Thirdly, putting the dried PP fiber membrane sample into Zn (NO) with the molar ratio of 1: 560₃)₂·6H₂In an O/methanol solution, for 3 hours, this solution was designated as solution B.

And fourthly, uniformly mixing the dimethyl imidazole/methanol solution with the molar ratio of 7: 560, slowly pouring the mixture into the solution B, and reacting for 6 hours.

And fifthly, taking the reacted ZIF-8 fiber membrane out of the solution, washing the membrane for 3 times by using distilled water, drying the membrane in a conventional oven at 80 ℃ for 12 hours, and then carrying out filtration test and stability test.

Example 3:

firstly, the gram weight is 45g/m²The PP fiber film was cut into a circle having a radius of 9 cm. The cut PP fiber membrane was then placed in a methanol solution (500mL) and then pre-treated for 30 minutes at 600W ultrasonic power. And finally, washing the sample for three times by using distilled water, and then putting the sample into a conventional oven at the temperature of 80 ℃ for drying for 12 hours to remove redundant impurities and the electret effect of the fiber film.

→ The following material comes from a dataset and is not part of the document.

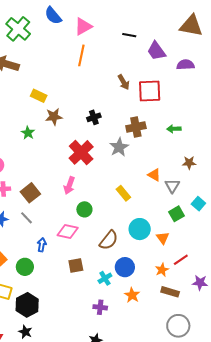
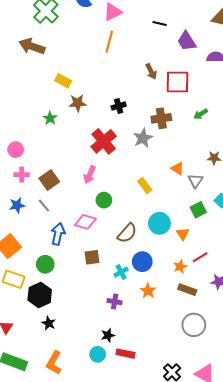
green arrow: (174, 129) -> (201, 114), moved, turned -32
blue arrow: (42, 245) -> (58, 234), size x1.5
green circle: (25, 267) -> (45, 264), moved
black star: (25, 332) -> (49, 323), moved

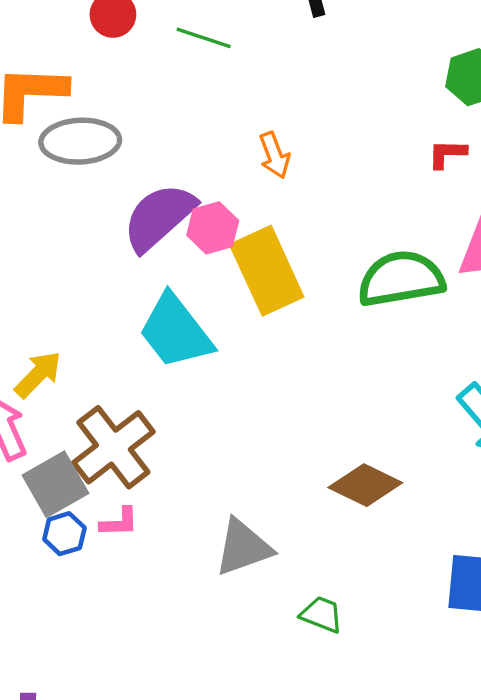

And secondly, putting the dried sample into a solution with the polyacrylamide concentration of 2%, and keeping for 12 hours after immersion. The sample was then removed and dried in a conventional oven at 80 ℃ for 12 hours.

Thirdly, putting the dried PP fiber membrane sample into Zn (NO) with the molar ratio of 1: 560₃)₂·6H₂In an O/methanol solution, for 3 hours, this is called solution C.

Fourthly, uniformly mixing the dimethyl imidazole/methanol solution with the molar ratio of 6: 560, slowly pouring the mixture into the solution C, and keeping the mixture for 12 hours.

And fifthly, taking the reacted ZIF-8 membrane out of the solution, washing the membrane for 3 times by using distilled water, drying the membrane in a conventional oven at 80 ℃ for 12 hours, and then carrying out filtration test and stability test.

While embodiments of the invention have been described above, it is not limited to the applications set forth in the description and the embodiments, which are fully applicable in various fields of endeavor to which the invention pertains, and further modifications may readily be made by those skilled in the art, it being understood that the invention is not limited to the details shown and described herein without departing from the general concept defined by the appended claims and their equivalents.